Rapat pembahasan terakhir dilakukan pada 25 November 2022 atau lima hari sebelum batas akhir pengesahan rancangan APBD 2023. Namun, waktu lima hari ini tidak dapat dimaksimalkan oleh tim anggaran pemerintah daerah (TAPD) untuk melakukan penyelarasan dengan DPRD Indramayu.
Sementara itu Sekretaris daerah Kabupaten Indramayu, Rinto Waluyo mengatakan eksekutif meminta waktu untuk melakukan penyelarasan rancangan APBD 2023. “Kita minta waktu untuk penyelarasan pembahasannya. Setelah penyelarasan selesai, Ibu Bupati Indramayu Nina Agustina, siap untuk hadir untuk menandatangani persetujuan rancangan APBD 2023,” kata dia dalam rapat paripurna tersebut.
Direktur PKSPD (Pusat Kajian Strategis Pembangunan Daerah) O’ushj.dialambaqa, dalam menganggapi hal tersebut mengatakan, APBD 2023 gagal diketuk palu oleh DPRD Indramayu pada paripurna Dewan, 30 Nov. 2022 sekalipun paripurna digelar sampai pukul 24.00 WIB.
Batalnya ketuk palu Dewan menjadi perbincangan banyak kalangan dan berbagai dugaan spekulatif bermunculan. Apa, mengapa, dan apa konsekuensinya?
Argumentasi Dewan gagalnya diketuk palu sebagai simbol pengesahan karena Bupati tidak hadir adalah sudah benar, sebab itu UU NO. 23 Tahun 2014 yang bicara.

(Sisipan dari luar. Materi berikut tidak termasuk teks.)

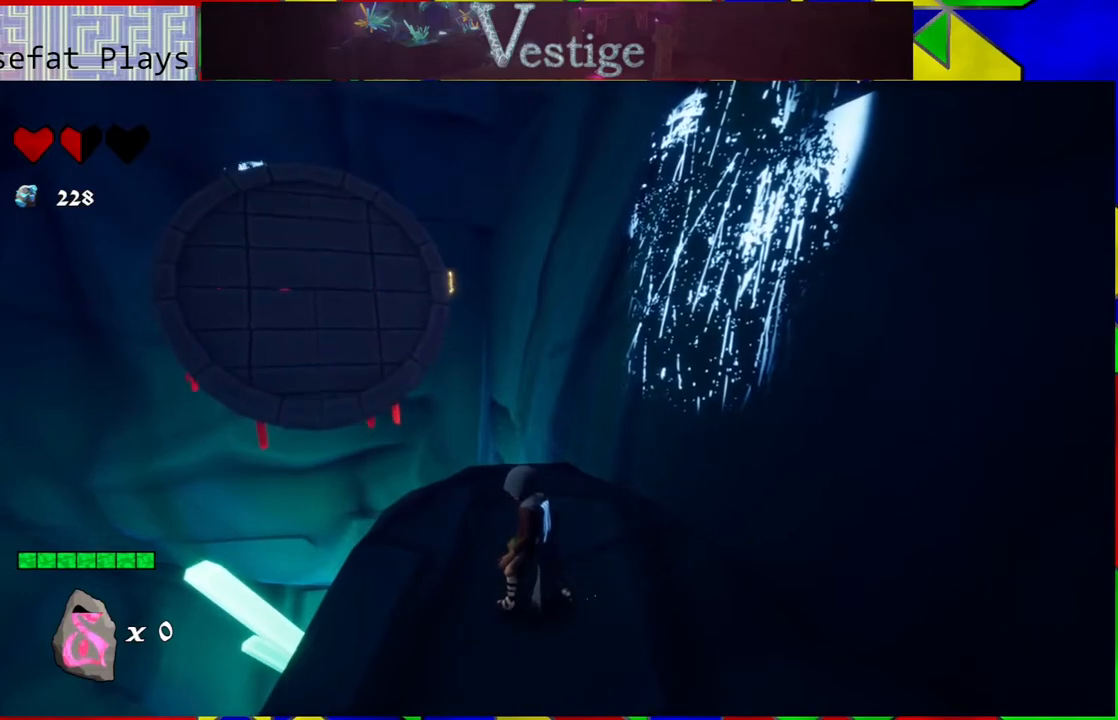
{"buttons": [], "left_stick": "up-left", "right_stick": "center", "events": [[300, "left_stick", "up-left"]]}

Keputusan Dewan yang sudah benar itu kemudian dicabik-cabik oleh legislatornya sendiri bahkan oleh Ketua Fraksi itu sendiri. Ini dagelan dan lucu-lucuan yang tidak lucu dan memalukan.
Salah satu legislator dalam paripurna itu mengatakan beri kesempatan fraksi-fraksi untuk memberikan pandanganya atas ketidakhadiran bupati.
Kengawuran dan kedablegan itu tetap dipelihara lantas ada pihak yang mengatakan ya itu dinamika politik makin dableg ngawurnya. Semua legislator dan fraksi harus tunduk pada ketentuan Undang-Undang. Dinamika politik yang ngawur kok dipertontonkan ke publik.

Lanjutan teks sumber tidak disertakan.